Nog voordat Napoleon bij Leipzig werd verslagen (16 tot 19 oktober 1813) begonnen Nederlandse regeringsfunctionarissen in overleg met de leiders van de coalitie tegen Napoleon te bespreken wat na Napoleons einde moest gebeuren met Nederland en België. Er was gegronde reden om te vrezen dat Pruisen of Rusland zouden proberen de Lage Landen te annexeren. Ons land moest dus zo snel mogelijk een nieuwe eigen regeringsvorm krijgen. De keuze voor het leiderschap lag voor de hand: de oudste zoon van de voor de Patriotten gevluchte Willem V. Op 30 november 1813 stapte die zoon, Willem Frederik van Oranje Nassau, als ‘souverein vorst’ bij Scheveningen aan land. Anderhalf jaar later werd hij benoemd tot koning: koning willem i (28) van Nederland en België, ‘Groot Nederland’, een door alle Europese vorsten gewenste bufferstaat voor het geval Frankrijk wéér expansiedromen ging koesteren.
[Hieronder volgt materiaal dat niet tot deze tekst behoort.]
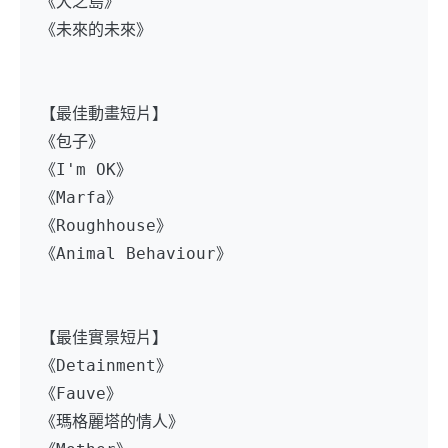
《犬之島》
《未來的未來》
【最佳動畫短片】
《包子》
《I'm OK》
《Marfa》
《Roughhouse》
《Animal Behaviour》
【最佳實景短片】
《Detainment》
《Fauve》
《瑪格麗塔的情人》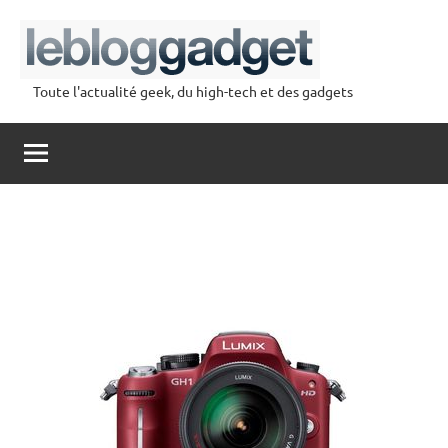
Aller
au
contenu
Toute l'actualité geek, du high-tech et des gadgets
lebloggadget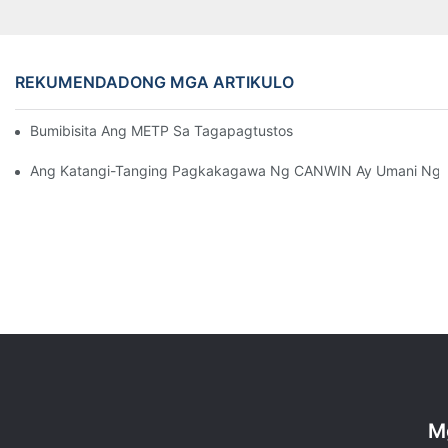
REKUMENDADONG MGA ARTIKULO
Bumibisita Ang METP Sa Tagapagtustos At Mga Tagagawa N
Ang Katangi-Tanging Pagkakagawa Ng CANWIN Ay Umani Ng Pa
M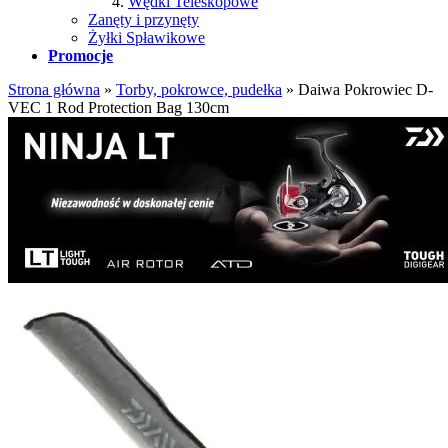
Wędki Teleskopowe
Zanęty i przynęty
Żyłki Spławikowe
Promocje
Strona główna
»
Torby, pokrowce, pudełka
»
Daiwa Pokrowiec D-
VEC 1 Rod Protection Bag 130cm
Vooraanzicht van Paleis Het Loo, F.C. Bierweiler en Cornelis de Kruyff, circa 1815. (Paleis Het Loo, Apeldoorn)
De Franse tijd is niet alleen maar een tamelijk vernederende periode in onze vaderlandse geschiedenis geweest. Want Napoleon was niet alleen maar een bloeddorstige en genadeloze veroveraar. Hij heerste over zijn rijk als een verlicht despoot en dat betekende voor ons land dat hij het bestuur en de rechtspraak ingrijpend heeft gemoderniseerd. Hij introduceerde het Franse burgerlijke recht, de Code Napoléon, wat een grote verbetering betekende vergeleken met het oude lokale recht. Vanaf toen was in Nederland iedereen gelijk voor de wet, en de rechtspraak werd openbaar. Ook voerde hij het decimale stelsel voor maten en gewichten in (de meter en het kilogram), ter vervanging van de vele naast elkaar bestaande niet-decimale stelsels. Dat Engeland nog steeds werkt met yards, voeten en inches is mede een gevolg van het feit dat Napoleon er nooit in is geslaagd dat land te veroveren. Napoleon stelde ook een burgerlijke stand in waardoor iedereen een achternaam moest gaan voeren. Na zijn val bleven al die verbeteringen bestaan. Zelfs de door Napoleon ingestelde dienstplicht werd niet afgeschaft. Napoleon had de dienstplicht ingesteld om zijn eigen legers van ‘kanonnenvoer’ te voorzien, maar de situatie in Europa bleef dermate onstabiel, dat een staand leger ook na Napoleon een noodzakelijk kwaad gevonden werd.